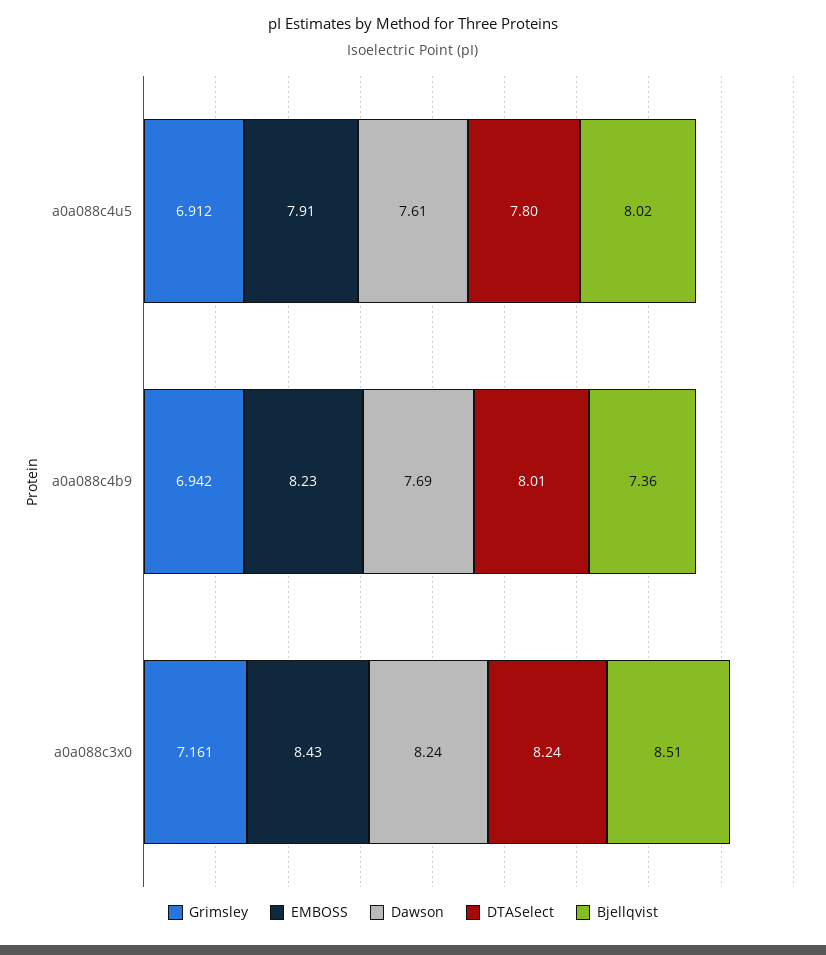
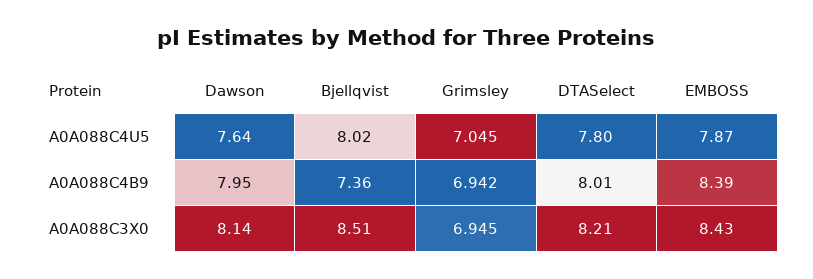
Grimsley, a0a088c4u5: 6.912 -> 7.045
EMBOSS, a0a088c4u5: 7.91 -> 7.87
Dawson, a0a088c4u5: 7.61 -> 7.64
EMBOSS, a0a088c4b9: 8.23 -> 8.39
Dawson, a0a088c4b9: 7.69 -> 7.95
Grimsley, a0a088c3x0: 7.161 -> 6.945
Dawson, a0a088c3x0: 8.24 -> 8.14
DTASelect, a0a088c3x0: 8.24 -> 8.21

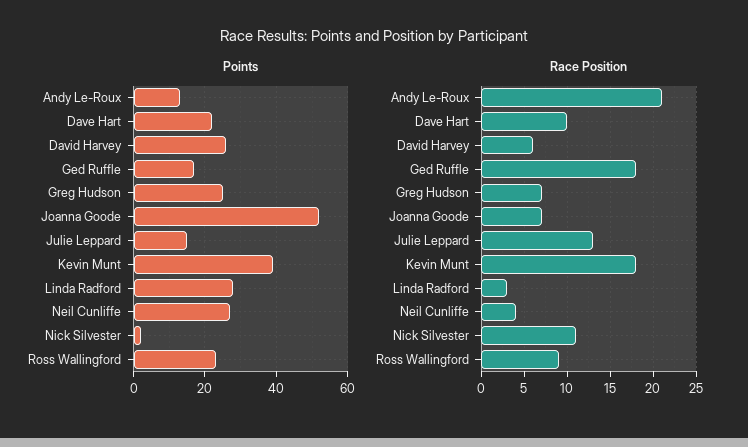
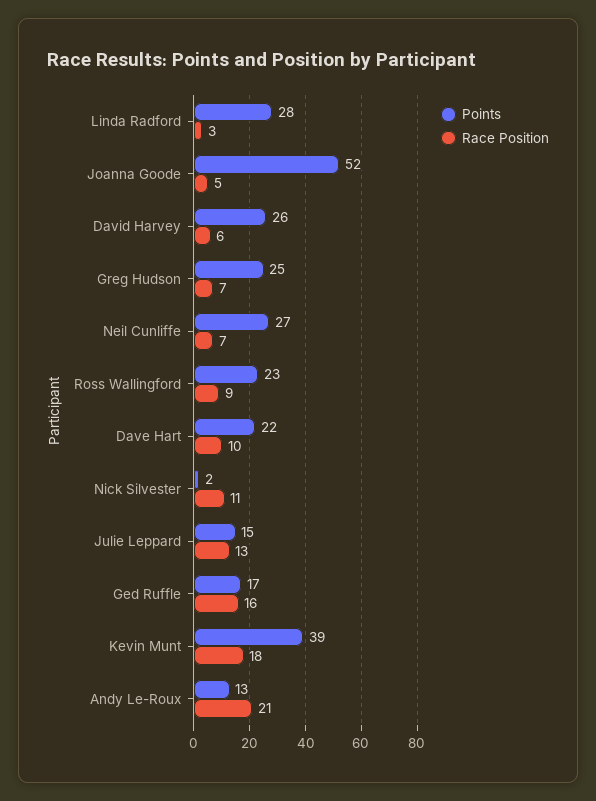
Race Position, Ged Ruffle: 18 -> 16
Race Position, Joanna Goode: 7 -> 5
Race Position, Neil Cunliffe: 4 -> 7

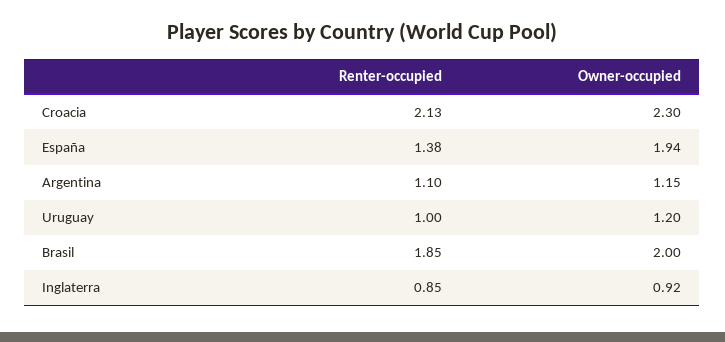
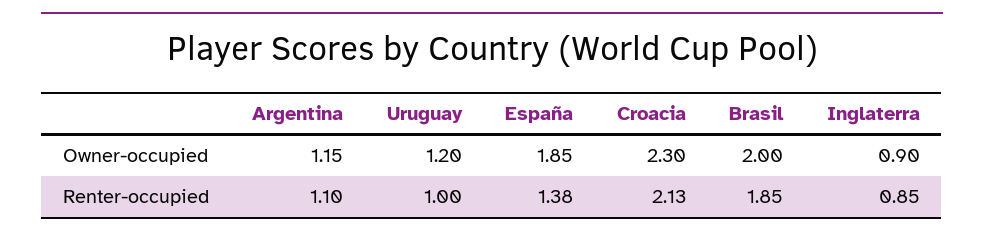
Owner-occupied, España: 1.94 -> 1.85
Owner-occupied, Inglaterra: 0.92 -> 0.9

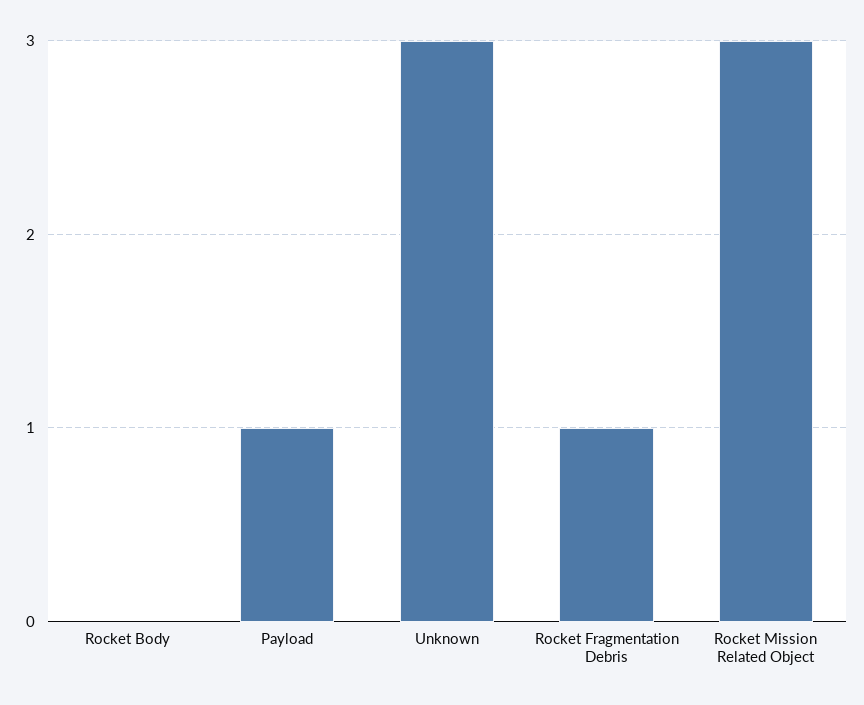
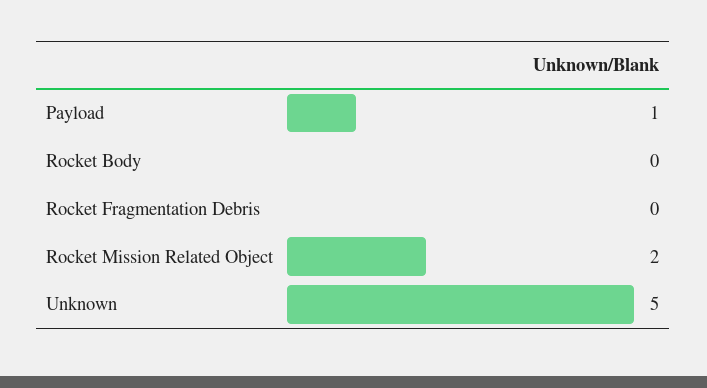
Unknown: 3 -> 5
Rocket Fragmentation Debris: 1 -> 0
Rocket Mission Related Object: 3 -> 2

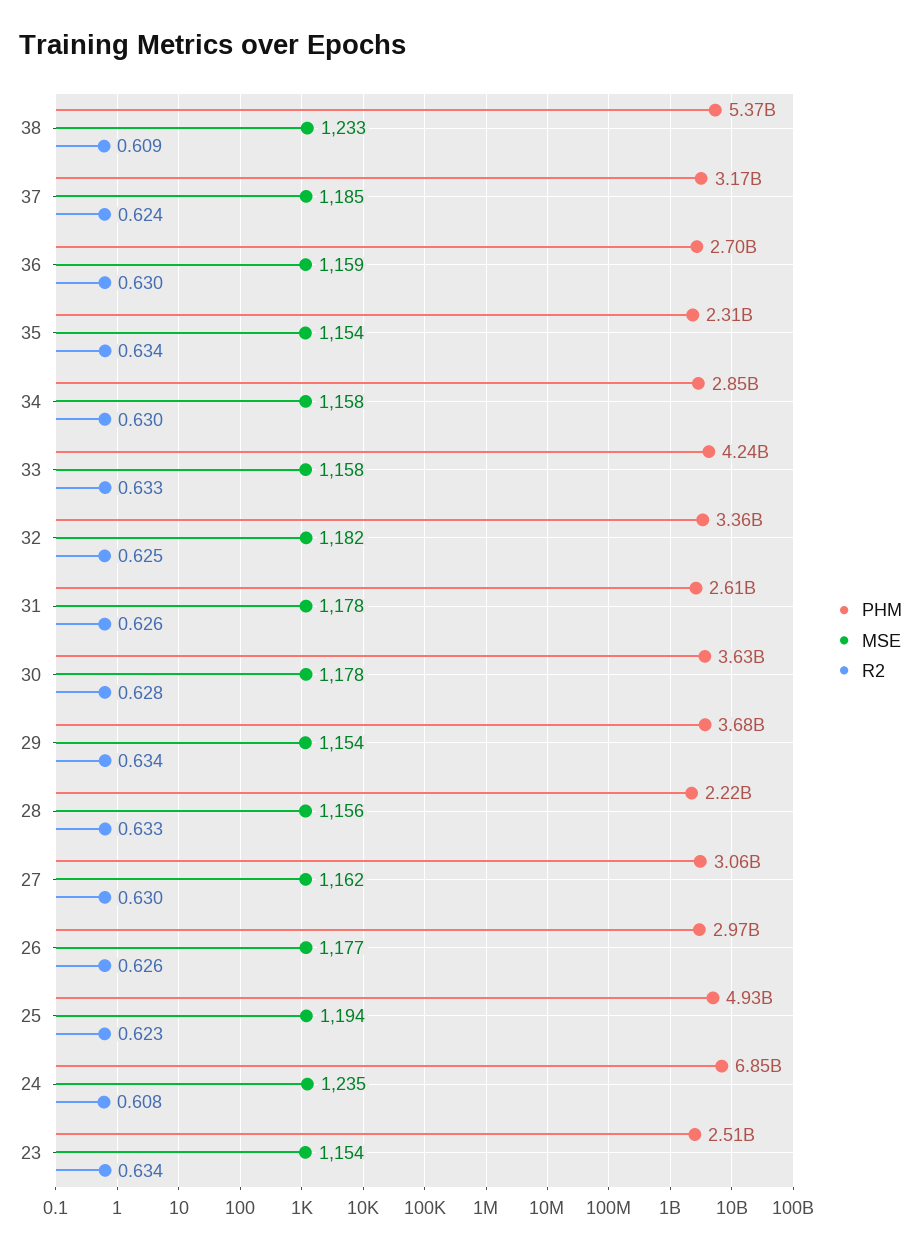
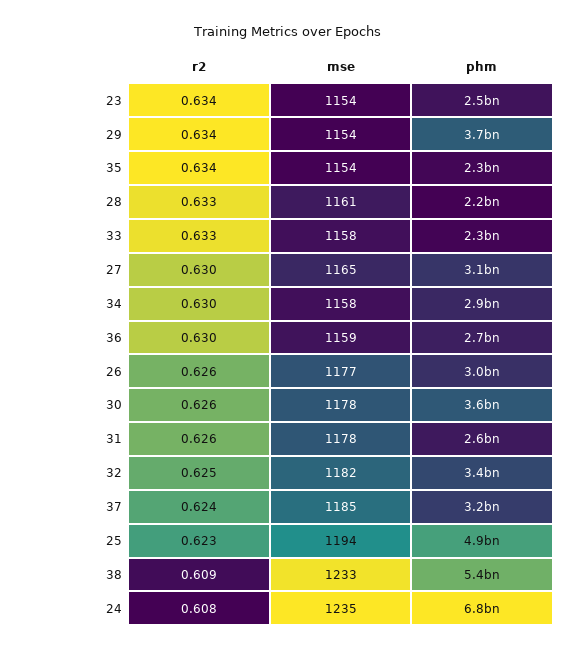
PHM, 33: 4240000000 -> 2300000000
R2, 30: 0.628 -> 0.626
MSE, 28: 1156 -> 1161
MSE, 27: 1162 -> 1165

TRY IT - Only the lines from the line with "Race Position, Joanna Goode: 7 -> 5" through the end of the records belong in your copy. Repeat them exactly, without pictures.

OUTPUT FOR THIS EXERCISE -
Race Position, Joanna Goode: 7 -> 5
Race Position, Neil Cunliffe: 4 -> 7

Owner-occupied, España: 1.94 -> 1.85
Owner-occupied, Inglaterra: 0.92 -> 0.9

Unknown: 3 -> 5
Rocket Fragmentation Debris: 1 -> 0
Rocket Mission Related Object: 3 -> 2

PHM, 33: 4240000000 -> 2300000000
R2, 30: 0.628 -> 0.626
MSE, 28: 1156 -> 1161
MSE, 27: 1162 -> 1165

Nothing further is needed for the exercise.